OSAKA -- Sharp, beset by looming net losses in excess of 100 billion yen ($817 million) in fiscal 2014, has decided to shed more than 10% of its Japanese workforce in the year starting in April.
About 3,000 jobs will be eliminated through voluntary retirements. The Osaka-based company plans to book around 30 billion yen as retirement-related expenses for fiscal 2015.
Amid a slump in the liquid crystal display business, Sharp rolled out a similar job-cutting scheme in late 2012. Including those with group companies, 2,960 employees left at the time.
Sharp management notified its main banks, Mizuho Bank and Bank of Tokyo-Mitsubishi UFJ, of its decision to let go some employees. The company is seeking financial support from them. The Sharp group as a whole employed around 24,000 in Japan as of the end of December.
The company plans to re-engineer operations in unprofitable businesses, at home and abroad. The television business in North America could be on the chopping block.
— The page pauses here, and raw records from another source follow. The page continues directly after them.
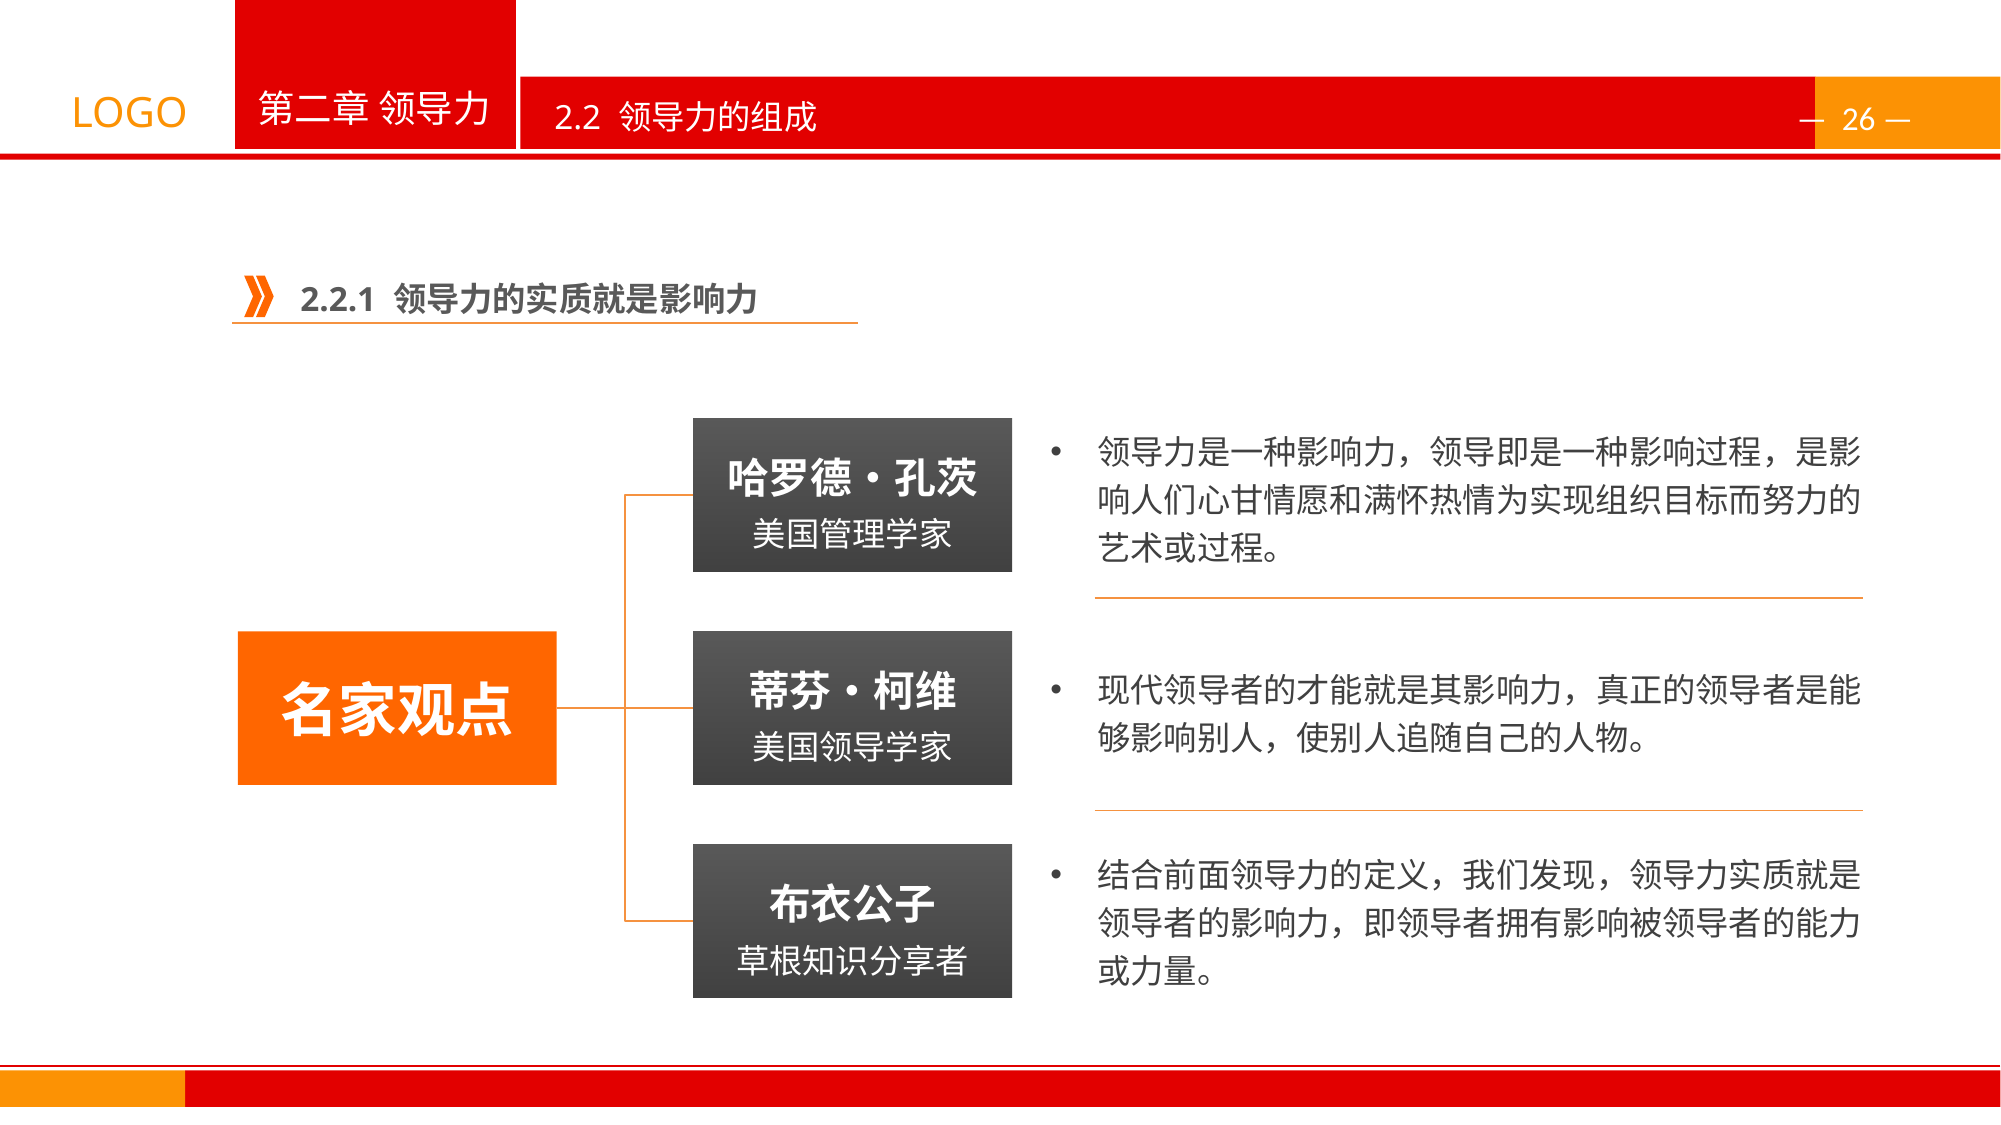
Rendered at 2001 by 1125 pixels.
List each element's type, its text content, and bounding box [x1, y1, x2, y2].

text_box 结合前面领导力的定义，我们发现，领导力实质就是领导者的影响力，即领导者拥有影响被领导者的能力或力量。 [1035, 838, 1898, 998]
text_box 名家观点 [236, 629, 551, 787]
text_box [556, 494, 694, 707]
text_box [556, 707, 694, 922]
text_box [254, 273, 276, 320]
text_box 布衣公子 草根知识分享者 [691, 842, 1014, 1000]
text_box 蒂芬•柯维 美国领导学家 [699, 629, 1014, 787]
text_box 现代领导者的才能就是其影响力，真正的领导者是能够影响别人，使别人追随自己的人物。 [1035, 653, 1898, 765]
text_box 2.2.1 领导力的实质就是影响力 [285, 266, 859, 322]
text_box 领导力是一种影响力，领导即是一种影响过程，是影响人们心甘情愿和满怀热情为实现组织目标而努力的艺术或过程。 [1035, 415, 1898, 575]
text_box 哈罗德•孔茨 美国管理学家 [691, 416, 1014, 574]
text_box [242, 273, 262, 320]
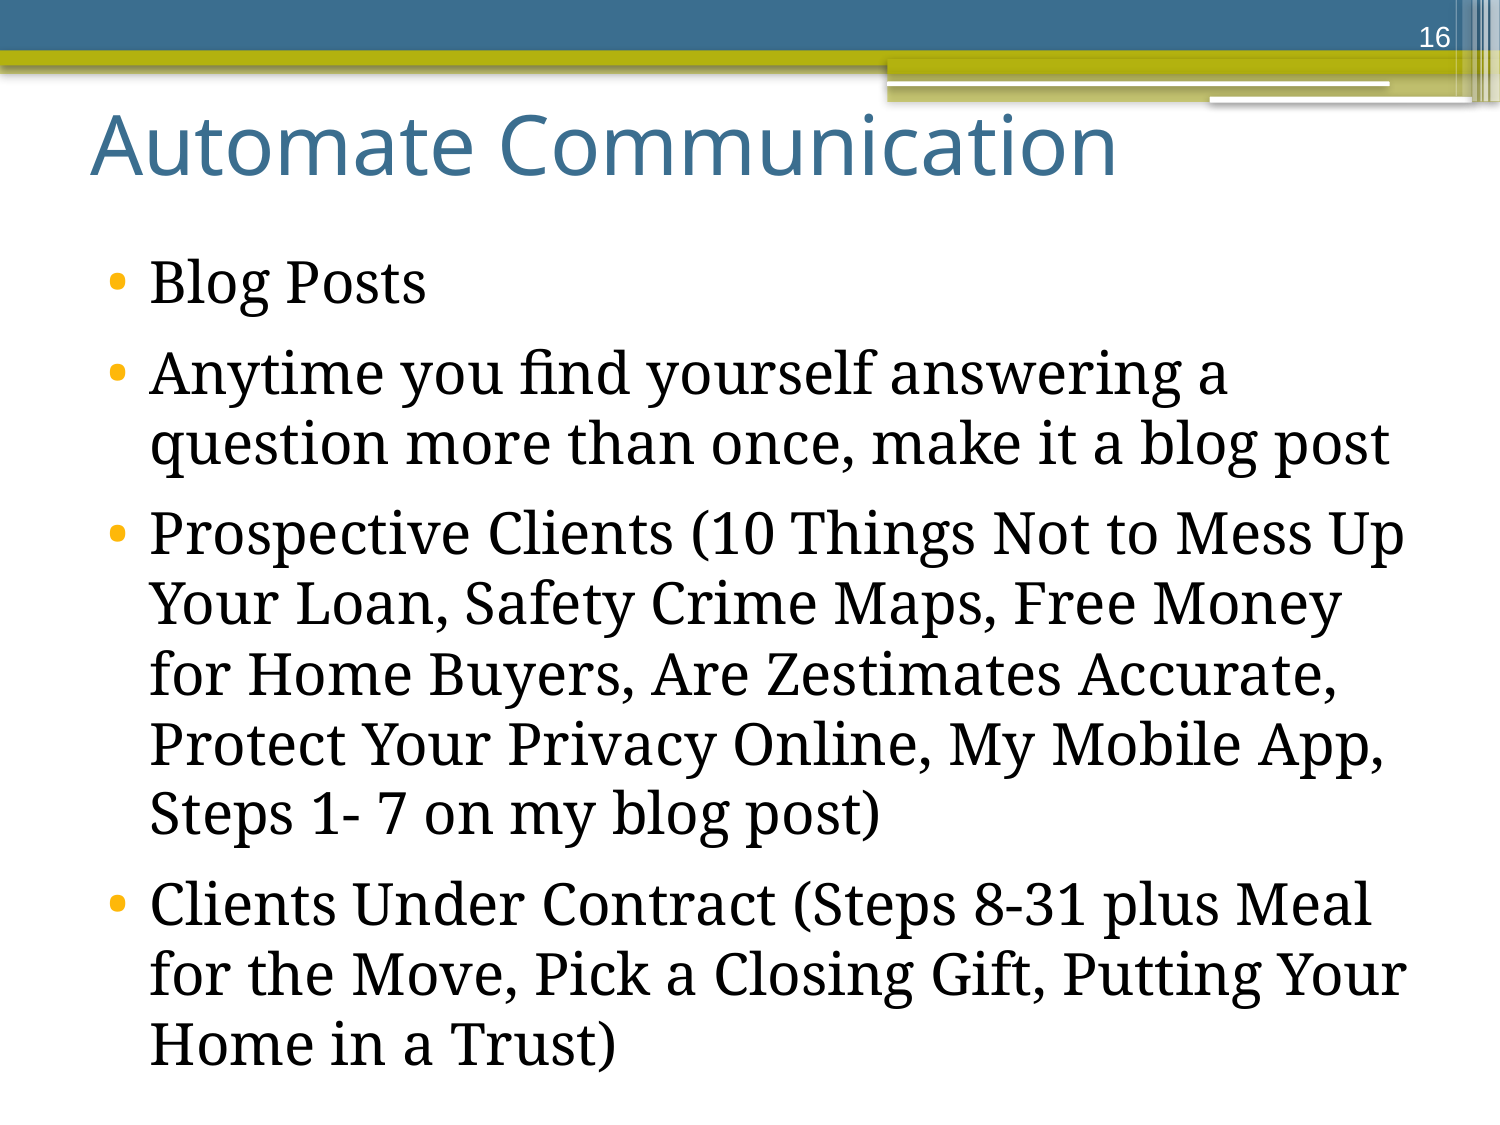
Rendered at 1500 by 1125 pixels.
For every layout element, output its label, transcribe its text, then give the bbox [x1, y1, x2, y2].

slide_number 16 [1340, 0, 1466, 61]
list Blog Posts Anytime you find yourself answering a question more than once, make it a blog post Prospective Clients (10 Things Not to Mess Up Your Loan, Safety Crime Maps, Free Money for Home Buyers, Are Zestimates Accurate, Protect Your Privacy Online, My Mobile App, Steps 1- 7 on my blog post) Clients Under Contract (Steps 8-31 plus Meal for the Move, Pick a Closing Gift, Putting Your Home in a Trust) [75, 237, 1425, 975]
title Automate Communication [75, 75, 1425, 235]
Management apparently concluded that cutting jobs is an unavoidable step toward reforming the company's high-cost culture.
Job cuts at overseas operations also are on the drawing board. Just over 2,000 jobs, mostly in the Americas, could be eliminated. That is around 10% of all Sharp employees outside of Japan.
Sharp also is expected to lower the pay scale for its domestic workers in fiscal 2015, aiming to curb personnel costs. An across-the-board 1.5% cut is under consideration. Management soon will submit the proposal to labor. With these combined measures, the company hopes to slash fixed costs by 50 billion yen.
Sharp will unveil a three-year business plan through fiscal 2017 in mid-May. Restructuring of unprofitable units, including televisions and electronic components, will be spelled out there. The capital ratio stood at 10.8% at the end of December but likely will drop sharply due to net losses for the current fiscal year.